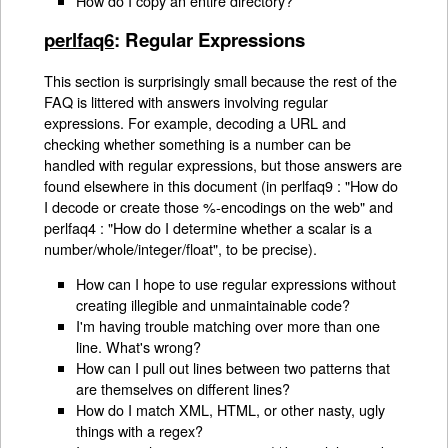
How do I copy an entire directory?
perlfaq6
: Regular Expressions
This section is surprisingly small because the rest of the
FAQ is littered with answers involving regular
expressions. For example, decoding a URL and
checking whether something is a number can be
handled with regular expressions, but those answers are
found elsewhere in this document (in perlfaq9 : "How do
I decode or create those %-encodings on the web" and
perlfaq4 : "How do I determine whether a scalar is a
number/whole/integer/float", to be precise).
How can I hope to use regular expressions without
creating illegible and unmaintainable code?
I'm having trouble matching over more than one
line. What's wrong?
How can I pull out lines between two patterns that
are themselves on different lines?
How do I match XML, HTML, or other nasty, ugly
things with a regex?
##############################
→ **WHAT IS REQUIRED**
Using the entries, state how many of their lines hold "answers"; give the number and no more.

→ **WRITTEN REPLY**
2